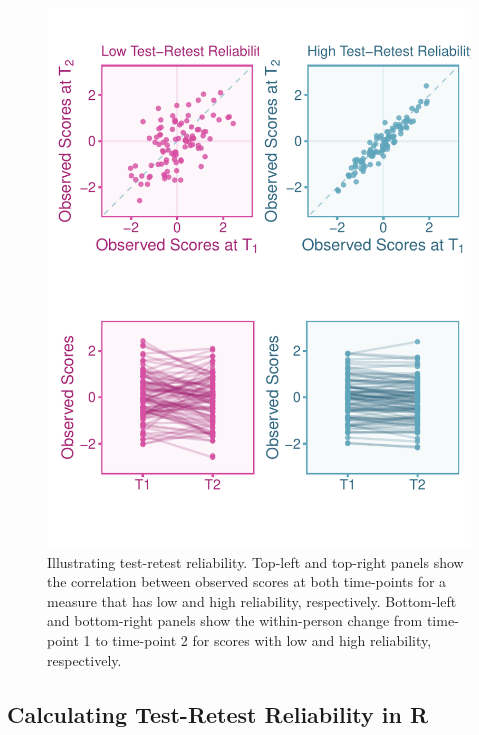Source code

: \documentclass[
  letterpaper,
  DIV=11,
  numbers=noendperiod]{scrreprt}
\begin{document}
\begin{figure}

{\centering \includegraphics{unreliability_files/figure-pdf/unnamed-chunk-8-1.pdf}

}

\caption{Illustrating test-retest reliability. Top-left and top-right
panels show the correlation between observed scores at both time-points
for a measure that has low and high reliability, respectively.
Bottom-left and bottom-right panels show the within-person change from
time-point 1 to time-point 2 for scores with low and high reliability,
respectively.}

\end{figure}

\hypertarget{calculating-test-retest-reliability-in-r}{%
\subsection{Calculating Test-Retest Reliability in
R}\label{calculating-test-retest-reliability-in-r}}
\end{document}
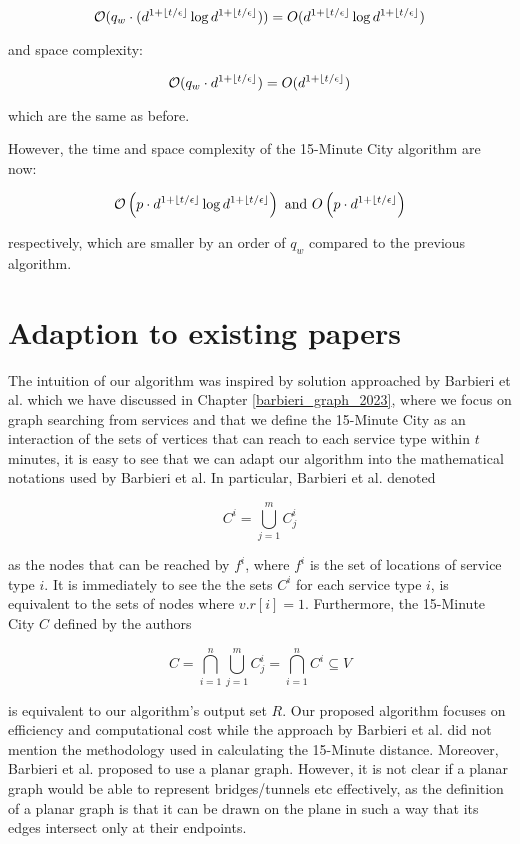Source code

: $$\mathcal{O}(q_w\cdot(d^{1+\floor*{t/\epsilon}}\log d^{1+\floor*{t/\epsilon}}))=O(d^{1+\floor*{t/\epsilon}}\log d^{1+\floor*{t/\epsilon}})$$

and space complexity:

$$\mathcal{O}(q_w\cdot d^{1+\floor*{t/\epsilon}})=O(d^{1+\floor*{t/\epsilon}})$$

which are the same as before.

However, the time and space complexity of the 15-Minute City algorithm are now:

$$\mathcal{O}\left(p\cdot d^{1+\floor*{t/\epsilon}}\log d^{1+\floor*{t/\epsilon}}\right)\text{ and }O\left(p\cdot d^{1+\floor*{t/\epsilon}}\right)$$

respectively, which are smaller by an order of $q_w$ compared to the previous algorithm.

\section{Adaption to existing papers}

The intuition of our algorithm was inspired by solution approached by Barbieri et al. \cite{barbieri_graph_2023} which we have discussed in Chapter \ref{barbieri_graph_2023}, where we focus on graph searching from services and that we define the 15-Minute City as an interaction of the sets of vertices that can reach to each service type within $t$ minutes, it is easy to see that we can adapt our algorithm into the mathematical notations used by Barbieri et al. In particular, Barbieri et al. denoted

$$C^i=\bigcup\limits_{j=1}^m C^i_j$$

as the nodes that can be reached by $f^i$, where $f^i$ is the set of locations of service type $i$. It is immediately to see the the sets $C^i$ for each service type $i$, is equivalent to the sets of nodes where $v.r[i]=1$. Furthermore, the 15-Minute City $C$ defined by the authors

$$C=\bigcap\limits_{i=1}^n\bigcup\limits_{j=1}^m C^i_j=\bigcap\limits_{i=1}^n C^i\subseteq V$$

is equivalent to our algorithm's output set $R$. Our proposed algorithm focuses on efficiency and computational cost while the approach by Barbieri et al. did not mention the methodology used in calculating the 15-Minute distance. Moreover, Barbieri et al. proposed to use a planar graph. However, it is not clear if a planar graph would be able to represent bridges/tunnels etc effectively, as the definition of a planar graph is that it can be drawn on the plane in such a way that its edges intersect only at their endpoints.


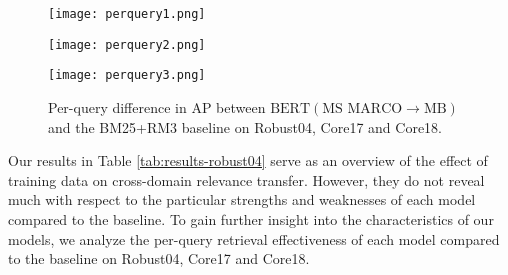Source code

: \begin{figure}[t!]
	\centering
    \begin{minipage}{0.3\textwidth}
        \centering
        \texttt{[image: perquery1.png]}
    \end{minipage}\hfill
    \begin{minipage}{0.3\textwidth}
        \centering
        \texttt{[image: perquery2.png]}
    \end{minipage}\hfill
    \begin{minipage}{0.3\textwidth}
        \centering
        \texttt{[image: perquery3.png]}
    \end{minipage}
\caption{Per-query difference in AP between $ \textrm{BERT}(\textrm{MS MARCO}\rightarrow\textrm{MB}) $ and the BM25+RM3 baseline on Robust04, Core17 and Core18.}
\label{fig:perquery-msmarcomb}
\end{figure}


Our results in Table \ref{tab:results-robust04} serve as an overview of the effect of training data on cross-domain relevance transfer.
However, they do not reveal much with respect to the particular strengths and weaknesses of each model compared to the baseline.
To gain further insight into the characteristics of our models, we analyze the per-query retrieval effectiveness of each model compared to the baseline on Robust04, Core17 and Core18.

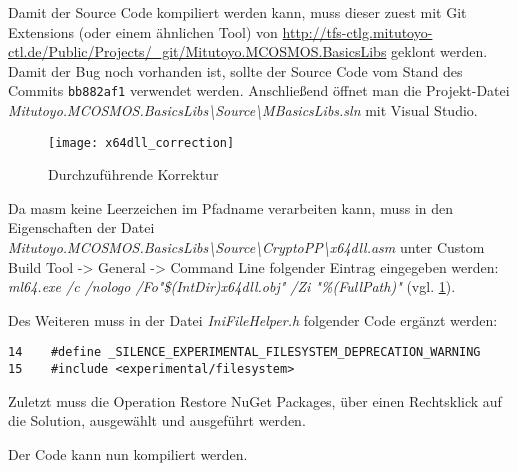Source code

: Damit der Source Code kompiliert werden kann, muss dieser zuest mit Git Extensions (oder einem ähnlichen Tool) von
\url{http://tfs-ctlg.mitutoyo-ctl.de/Public/Projects/_git/Mitutoyo.MCOSMOS.BasicsLibs} geklont werden. Damit der Bug noch vorhanden ist, sollte der Source Code vom Stand des
Commits \verb|bb882af1| verwendet werden. \newline
Anschließend öffnet man die Projekt-Datei \textit{Mitutoyo.MCOSMOS.BasicsLibs\textbackslash Source\textbackslash MBa\allowbreak sicsLibs.sln} mit Visual Studio.

\begin{figure}[htpb]
    \centering
    \texttt{[image: x64dll\_correction]}
    \caption{Durchzuführende Korrektur}
    \label{img:x64dll_correction}
\end{figure}

Da \gls{masm} keine Leerzeichen im Pfadname verarbeiten kann, muss in den Eigenschaften der Datei
\textit{Mitutoyo.MCOSMOS.BasicsLibs\textbackslash Source\textbackslash CryptoPP\textbackslash x64dll.asm} unter \glqq{}Custom Build Tool\grqq{}
-> \glqq{}General\grqq{} -> \glqq{}Command Line\grqq{} folgender Eintrag eingegeben werden: \textit{ml64.exe /c /nologo /Fo"\$(IntDir)x64dll.obj" /Zi "\%(FullPath)"}
(vgl. \ref{img:x64dll_correction}).

Des Weiteren muss in der Datei \textit{IniFileHelper.h} folgender Code ergänzt werden:
\begin{lstlisting}
14    #define _SILENCE_EXPERIMENTAL_FILESYSTEM_DEPRECATION_WARNING
15    #include <experimental/filesystem>
\end{lstlisting}

Zuletzt muss die Operation \glqq{}Restore NuGet Packages\grqq{}, über einen Rechtsklick auf die Solution, ausgewählt und ausgeführt werden.

Der Code kann nun kompiliert werden.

#####

DIRECTIVE =
Word for word, print the material above, but without its pictures.

REPLY =
Source code

: \documentclass[
  letterpaper,
  DIV=11,
  numbers=noendperiod]{scrreprt}
\begin{document}
\begin{figure}

{\centering \includegraphics{unreliability_files/figure-pdf/unnamed-chunk-8-1.pdf}

}

\caption{Illustrating test-retest reliability. Top-left and top-right
panels show the correlation between observed scores at both time-points
for a measure that has low and high reliability, respectively.
Bottom-left and bottom-right panels show the within-person change from
time-point 1 to time-point 2 for scores with low and high reliability,
respectively.}

\end{figure}

\hypertarget{calculating-test-retest-reliability-in-r}{%
\subsection{Calculating Test-Retest Reliability in
R}\label{calculating-test-retest-reliability-in-r}}
\end{document}
Source code

: $$\mathcal{O}(q_w\cdot(d^{1+\floor*{t/\epsilon}}\log d^{1+\floor*{t/\epsilon}}))=O(d^{1+\floor*{t/\epsilon}}\log d^{1+\floor*{t/\epsilon}})$$

and space complexity:

$$\mathcal{O}(q_w\cdot d^{1+\floor*{t/\epsilon}})=O(d^{1+\floor*{t/\epsilon}})$$

which are the same as before.

However, the time and space complexity of the 15-Minute City algorithm are now:

$$\mathcal{O}\left(p\cdot d^{1+\floor*{t/\epsilon}}\log d^{1+\floor*{t/\epsilon}}\right)\text{ and }O\left(p\cdot d^{1+\floor*{t/\epsilon}}\right)$$

respectively, which are smaller by an order of $q_w$ compared to the previous algorithm.

\section{Adaption to existing papers}

The intuition of our algorithm was inspired by solution approached by Barbieri et al. \cite{barbieri_graph_2023} which we have discussed in Chapter \ref{barbieri_graph_2023}, where we focus on graph searching from services and that we define the 15-Minute City as an interaction of the sets of vertices that can reach to each service type within $t$ minutes, it is easy to see that we can adapt our algorithm into the mathematical notations used by Barbieri et al. In particular, Barbieri et al. denoted

$$C^i=\bigcup\limits_{j=1}^m C^i_j$$

as the nodes that can be reached by $f^i$, where $f^i$ is the set of locations of service type $i$. It is immediately to see the the sets $C^i$ for each service type $i$, is equivalent to the sets of nodes where $v.r[i]=1$. Furthermore, the 15-Minute City $C$ defined by the authors

$$C=\bigcap\limits_{i=1}^n\bigcup\limits_{j=1}^m C^i_j=\bigcap\limits_{i=1}^n C^i\subseteq V$$

is equivalent to our algorithm's output set $R$. Our proposed algorithm focuses on efficiency and computational cost while the approach by Barbieri et al. did not mention the methodology used in calculating the 15-Minute distance. Moreover, Barbieri et al. proposed to use a planar graph. However, it is not clear if a planar graph would be able to represent bridges/tunnels etc effectively, as the definition of a planar graph is that it can be drawn on the plane in such a way that its edges intersect only at their endpoints.


Source code

: \begin{figure}[t!]
	\centering
    \begin{minipage}{0.3\textwidth}
        \centering
        \texttt{[image: perquery1.png]}
    \end{minipage}\hfill
    \begin{minipage}{0.3\textwidth}
        \centering
        \texttt{[image: perquery2.png]}
    \end{minipage}\hfill
    \begin{minipage}{0.3\textwidth}
        \centering
        \texttt{[image: perquery3.png]}
    \end{minipage}
\caption{Per-query difference in AP between $ \textrm{BERT}(\textrm{MS MARCO}\rightarrow\textrm{MB}) $ and the BM25+RM3 baseline on Robust04, Core17 and Core18.}
\label{fig:perquery-msmarcomb}
\end{figure}


Our results in Table \ref{tab:results-robust04} serve as an overview of the effect of training data on cross-domain relevance transfer.
However, they do not reveal much with respect to the particular strengths and weaknesses of each model compared to the baseline.
To gain further insight into the characteristics of our models, we analyze the per-query retrieval effectiveness of each model compared to the baseline on Robust04, Core17 and Core18.

Source code

: Damit der Source Code kompiliert werden kann, muss dieser zuest mit Git Extensions (oder einem ähnlichen Tool) von
\url{http://tfs-ctlg.mitutoyo-ctl.de/Public/Projects/_git/Mitutoyo.MCOSMOS.BasicsLibs} geklont werden. Damit der Bug noch vorhanden ist, sollte der Source Code vom Stand des
Commits \verb|bb882af1| verwendet werden. \newline
Anschließend öffnet man die Projekt-Datei \textit{Mitutoyo.MCOSMOS.BasicsLibs\textbackslash Source\textbackslash MBa\allowbreak sicsLibs.sln} mit Visual Studio.

\begin{figure}[htpb]
    \centering
    \texttt{[image: x64dll\_correction]}
    \caption{Durchzuführende Korrektur}
    \label{img:x64dll_correction}
\end{figure}

Da \gls{masm} keine Leerzeichen im Pfadname verarbeiten kann, muss in den Eigenschaften der Datei
\textit{Mitutoyo.MCOSMOS.BasicsLibs\textbackslash Source\textbackslash CryptoPP\textbackslash x64dll.asm} unter \glqq{}Custom Build Tool\grqq{}
-> \glqq{}General\grqq{} -> \glqq{}Command Line\grqq{} folgender Eintrag eingegeben werden: \textit{ml64.exe /c /nologo /Fo"\$(IntDir)x64dll.obj" /Zi "\%(FullPath)"}
(vgl. \ref{img:x64dll_correction}).

Des Weiteren muss in der Datei \textit{IniFileHelper.h} folgender Code ergänzt werden:
\begin{lstlisting}
14    #define _SILENCE_EXPERIMENTAL_FILESYSTEM_DEPRECATION_WARNING
15    #include <experimental/filesystem>
\end{lstlisting}

Zuletzt muss die Operation \glqq{}Restore NuGet Packages\grqq{}, über einen Rechtsklick auf die Solution, ausgewählt und ausgeführt werden.

Der Code kann nun kompiliert werden.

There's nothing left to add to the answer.